On Assessment: Less Is More
Today's guest contributor is Richard Noonan, Superintendent , Wallingford-Swarthmore School District Schools, Pennsylvania.
Our national and state education policies, coupled with accelerating competition in the college admissions process, have brought schools and the people in them to the point of exhaustion on testing. Annually administered state proficiency and subject area tests, PSAT's, SAT's, ACT's, expanding Advanced Placement tests--the annual school testing calendar pretty much establishes the rhythm and structure of the school year. The push by states (including my home state of Pennsylvania) to link teacher performance to test results intensifies and fortifies the centrality of testing in the life of the school.
Is this making anyone happy? Not at the local level. My district, in a suburb of Philadelphia, recently completed an ambitious strategic planning project in collaboration with the University of Pennsylvania's Penn Center for Educational Excellence. When surveyed, parents, residents, students, staff, and representatives from higher education universally proclaimed as their lead recommendation that the district should relax the invasive grip of standardized testing on curriculum, teaching, and learning in our schools.
The periodic publication and clamor about international assessment results typically strengthens the hold of testing on our schools. Politicians of all stripes jump on the results to pillory American educators and double down on standardized testing.
If we're going to talk intelligently about these international tests, let's start with what they don't agree on. PISA and TIMSS don't provide a single, universal standard of student achievement by which schools around the world can be judged. PISA, which shifts subject area focus per administration, aims to assess students' ability to "apply knowledge", while TIMSS, which looks only at math and science performance in select grades, focuses on more traditionally presented curriculum knowledge and skills.
The same country can do well on PISA, and not so well on TIMSS. Finland, broadly held-up as an educational model to the world, scores less well on TIMSS than it does on PISA. In the area of math, PISA values more of a constructivist view of knowledge, while TIMSS assesses the traditionally sequenced concepts and skills in the discipline. TIMSS mirrors the structure of NAEP testing (performance at select grades in the K-12 order), while PISA doesn't seem to have any American counterpart.
The point is that the content, structure, and emphasis of these two assessments don't reveal the same things, and certainly shouldn't lead us to the same conclusions.
This fact isn't sufficient reason to dismiss examining and learning from what international test results do reveal. We know that NAEP performance is widely variable across the states. TIMSS results enable us to benchmark the performance of states in relation to whole countries around the globe. NAEP typically points to Massachusetts as the achievement leader, yet TIMSS results show a number of whole countries outperforming Massachusetts in math and science.
The "application of knowledge" that PISA tests for is well aligned with the curriculum emphasis of the Common Core State Standards, which, for example, strive to develop student's ability to "think mathematically". At some future point in time, PISA offers the capacity to benchmark Common Core related assessments with international performance.
TIMSS results can offer fresh perspectives from which we can gauge our relative success in advancing select achievement goals.
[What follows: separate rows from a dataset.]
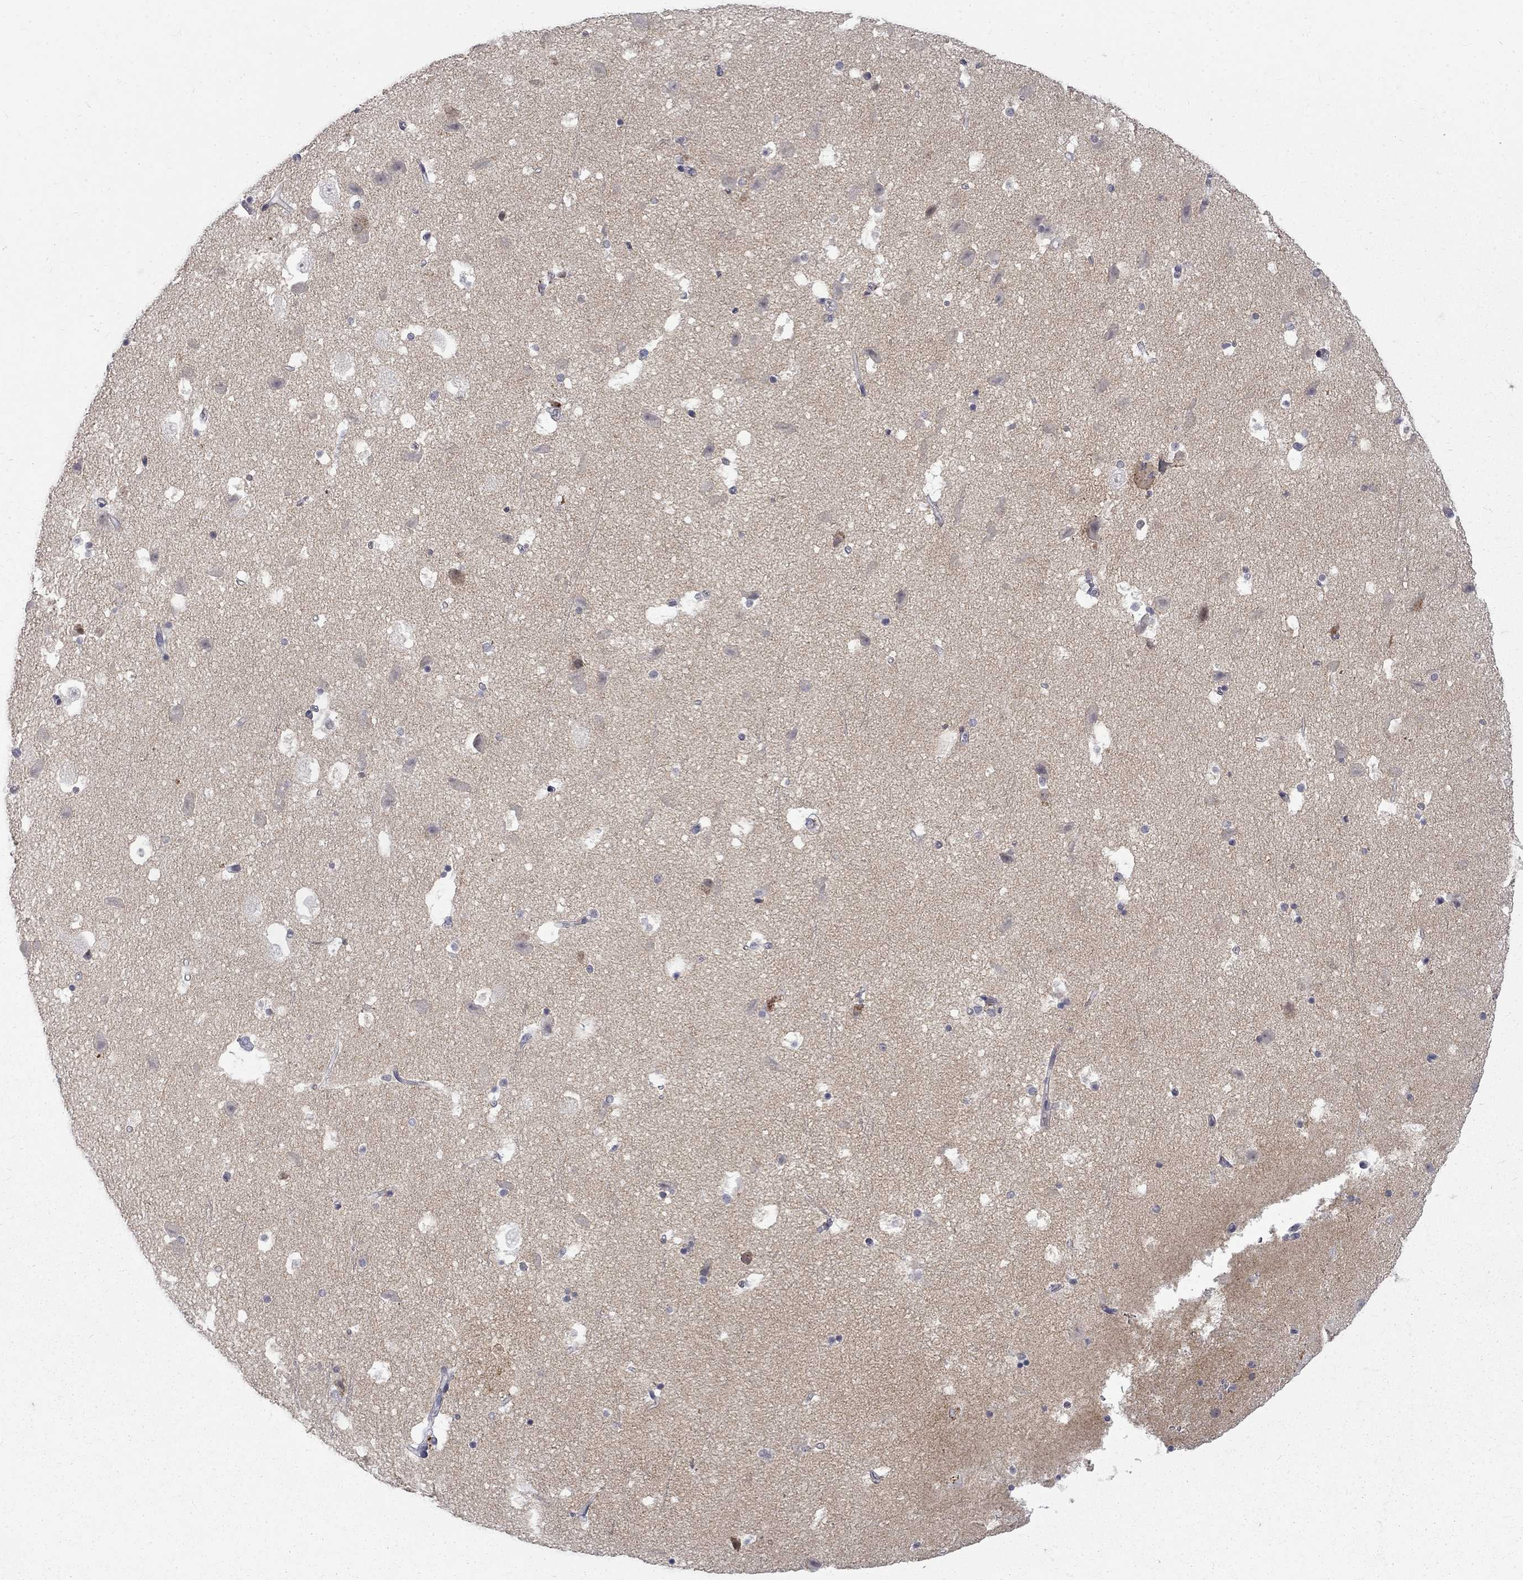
{"staining": {"intensity": "negative", "quantity": "none", "location": "none"}, "tissue": "hippocampus", "cell_type": "Glial cells", "image_type": "normal", "snomed": [{"axis": "morphology", "description": "Normal tissue, NOS"}, {"axis": "topography", "description": "Hippocampus"}], "caption": "IHC image of normal human hippocampus stained for a protein (brown), which shows no positivity in glial cells.", "gene": "CTNND2", "patient": {"sex": "male", "age": 51}}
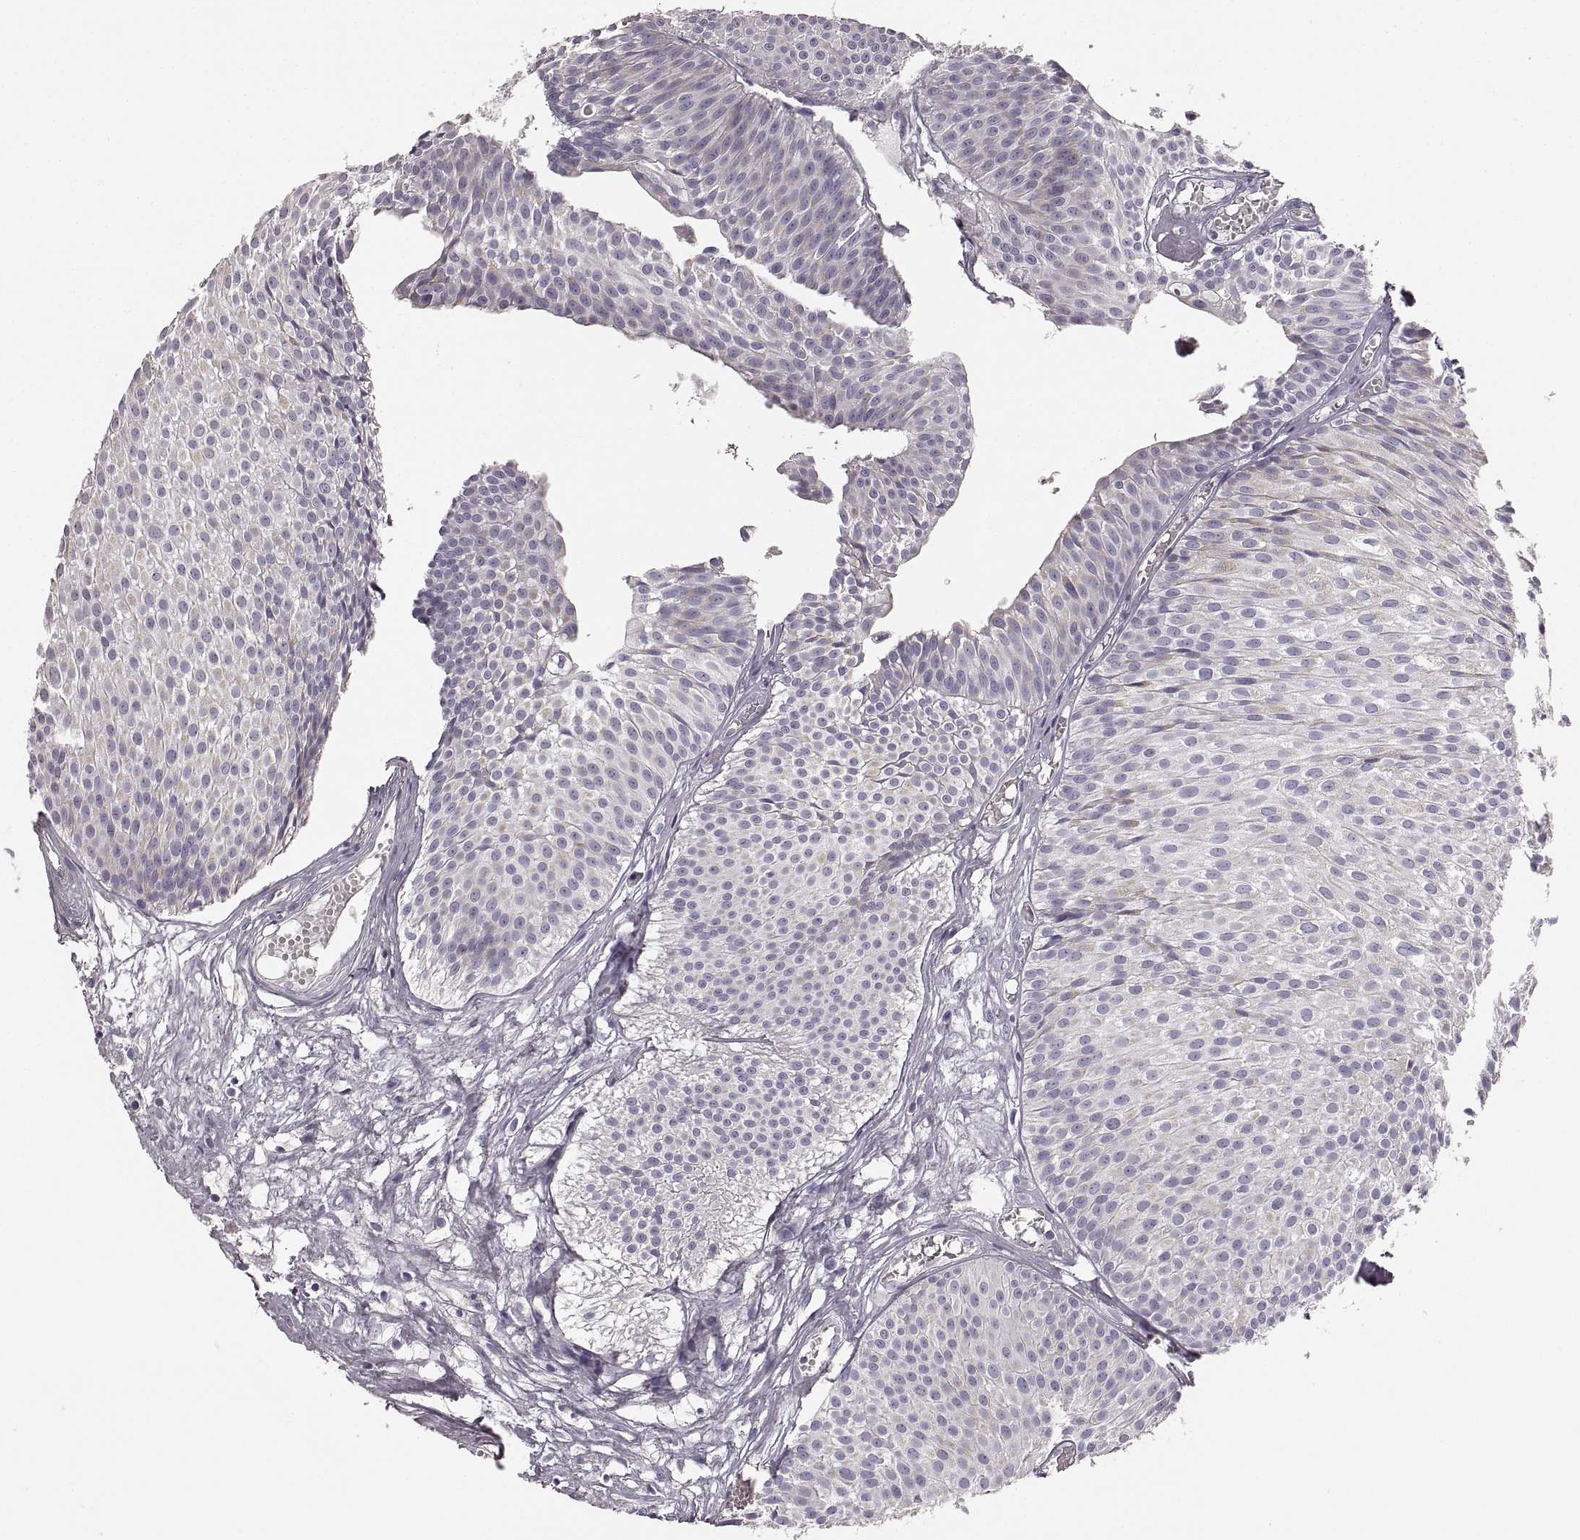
{"staining": {"intensity": "negative", "quantity": "none", "location": "none"}, "tissue": "urothelial cancer", "cell_type": "Tumor cells", "image_type": "cancer", "snomed": [{"axis": "morphology", "description": "Urothelial carcinoma, Low grade"}, {"axis": "topography", "description": "Urinary bladder"}], "caption": "Immunohistochemistry image of human urothelial carcinoma (low-grade) stained for a protein (brown), which shows no staining in tumor cells.", "gene": "RDH13", "patient": {"sex": "male", "age": 63}}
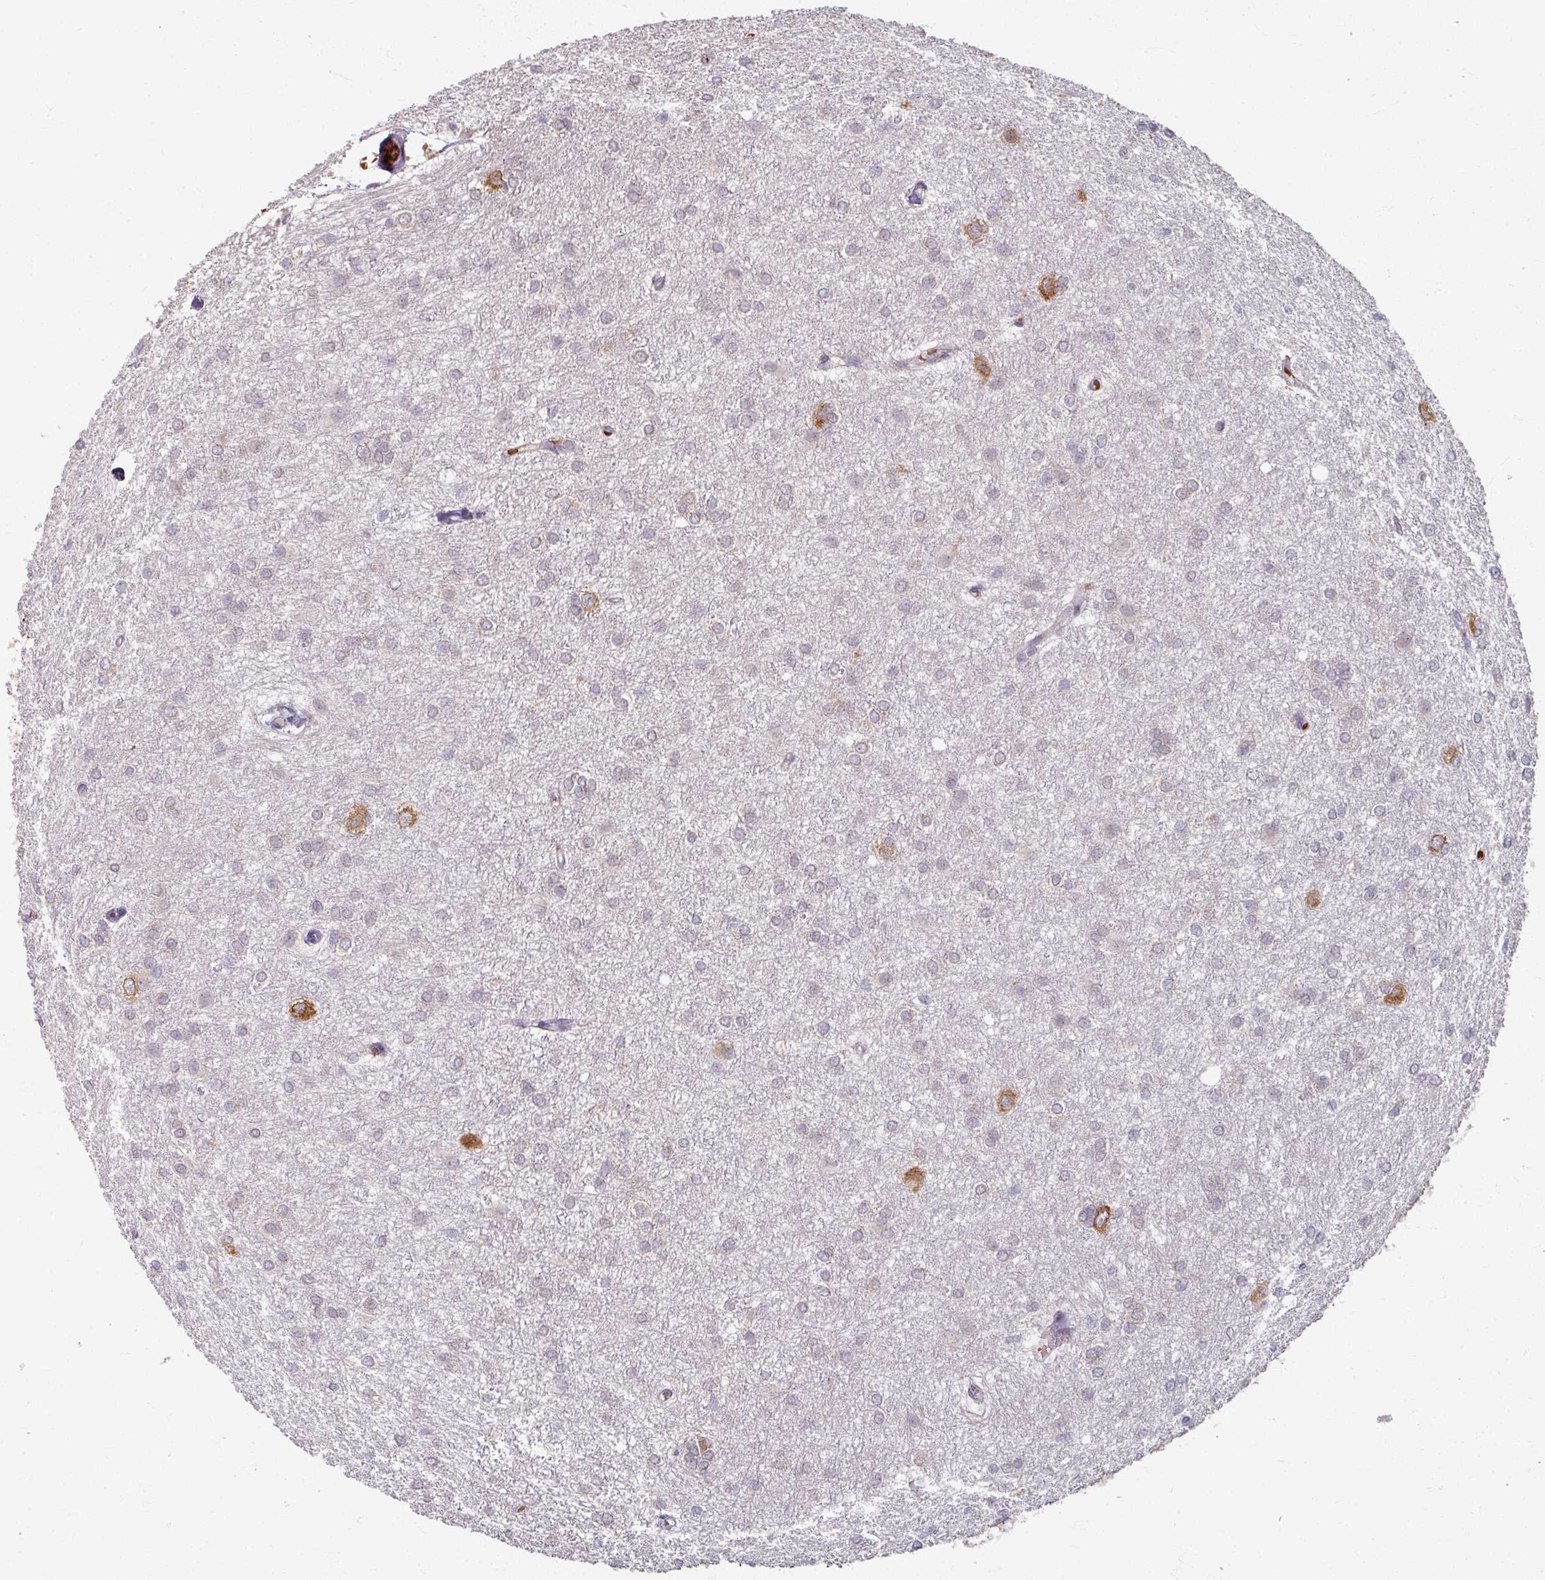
{"staining": {"intensity": "weak", "quantity": "25%-75%", "location": "cytoplasmic/membranous"}, "tissue": "glioma", "cell_type": "Tumor cells", "image_type": "cancer", "snomed": [{"axis": "morphology", "description": "Glioma, malignant, High grade"}, {"axis": "topography", "description": "Brain"}], "caption": "Immunohistochemical staining of human malignant glioma (high-grade) displays low levels of weak cytoplasmic/membranous protein staining in approximately 25%-75% of tumor cells. Nuclei are stained in blue.", "gene": "KMT5C", "patient": {"sex": "female", "age": 50}}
My district, like others, has been taking successful steps to boost the participation level of girls in the most advanced math and science courses. Still, girls in select countries around the world outperform the United States on TIMMS tests. We can examine what those countries are doing to broaden the range of strategies our own schools employ to achieve this important goal.
As William Schmidt points out, there is arguably one fair conclusion that both international assessments lead us to, which is that many other countries have been more successful in establishing unifying national educational outcomes. We continue to make slow progress, via implementation of the the Core Curriculum State Standards, toward a goal that many other industrialized countries completed decades ago. Indiana's recent decision to pull-out (in order, as one politician put it, to establish curriculum "by Hoosiers, for Hoosiers") shows just how steep the challenge is, given the strong resistance to releasing curriculum from strict local control. Still, we need to persist if our students are to be well-prepared to perform at the higher education level and in the increasingly globalized employment marketplace.
We could gain a great deal by pursuing a "less is more" testing approach in our schools. That is, reduce the scope and span of standardized testing, while ensuring that any assessment that remains is judicious and provides meaningful results. It's almost unfathomable to think that states could sign-on to regularly scheduled PISA or TIMSS testing on top of the expansive testing regimen we have in place. Yet we have to create space, in what is today an overscheduled regime of tests of all kinds, for international assessments. Participating regularly in an international education assessments can provide us with valuable benchmarks and insights. We can create that space by returning to the pre-NCLB era of state proficiency testing limited to one grade per school level. Doing so would provide those of us at the local level with the breathing room needed for a more genuine perspective on school and student progress and less frenetic data gathering.